Anche successivamente, i gruppi nei quali ho lavorato, all’estero e in Italia, sono state ottime esperienze.

Questo ha dipeso dalla sensibilità dei singoli individui ma anche dal fatto che si trattasse di istituti dove le donne erano già presenti a tutti i livelli, come nel caso del DAp (CEA-Saclay) in Francia e dell’IRA qui.

Tuttavia, di colleghe che si sono trovate a dover considerare se continuare nella ricerca e che hanno lasciato per l’impossibilità di conciliare la vita professionale e quella personale ne ho conosciute e purtroppo continuo a conoscerne.
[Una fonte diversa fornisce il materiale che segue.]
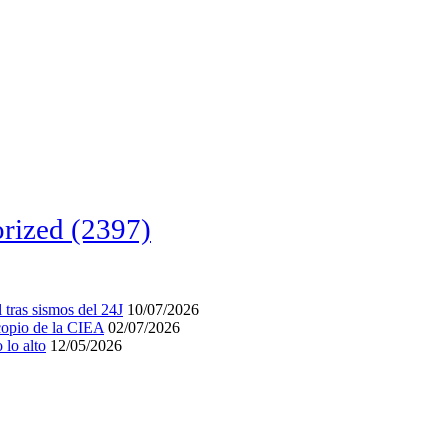
rized
(2397)
tras sismos del 24J
10/07/2026
acopio de la CIEA
02/07/2026
lo alto
12/05/2026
Dal mio punto di vista, non si può parlare di stessa libertà di scelta nel momento in cui la scelta di diventare o meno genitore ha un impatto tutt’ora totalmente diseguale per uomini e donne.

Su questo siamo ancora molto indietro e lo siamo sia nell’ambito della ricerca che come Paese.

Va sottolineato che ci sono azioni che possono contribuire a risolvere questo problema e il non intraprenderle corrisponde ad una volontà precisa.

Va anche ricordato che, sebbene importanti passi in avanti siano stati fatti, si tratta di conquiste e diritti acquisiti recentemente e non consolidati.

Per esempio, la rappresentanza di donne nelle posizioni apicali o il riconoscimento del loro ruolo nello sviluppo degli istituti nazionali è qualcosa che vediamo, con preoccupazione, ancora messa in discussione. 

 

Qual è la frase più sessista e/o discriminatoria che hai sentito rivolgere a una professionista nell’ambito della ricerca scientifica? Se ti va, raccontaci un’esperienza che hai visto o vissuto.

 MIGLIORI: Una collega, che si trovava all’estero, una volta mi raccontò di aver preso parte ad un panel incaricato di assegnare un budget per fellowships dedicate a donne. A parte la questione, tutt’ora aperta, che il basso numero di donne implica spesso un carico di lavoro assurdo per le poche presenti per garantire la rappresentanza di genere nelle commissioni, durante la discussione uno dei partecipanti propose di ridurre l’ammontare delle borse per ottenerne di più. Insomma, non si vedeva nulla di male a proporre che le donne fossero sottopagate.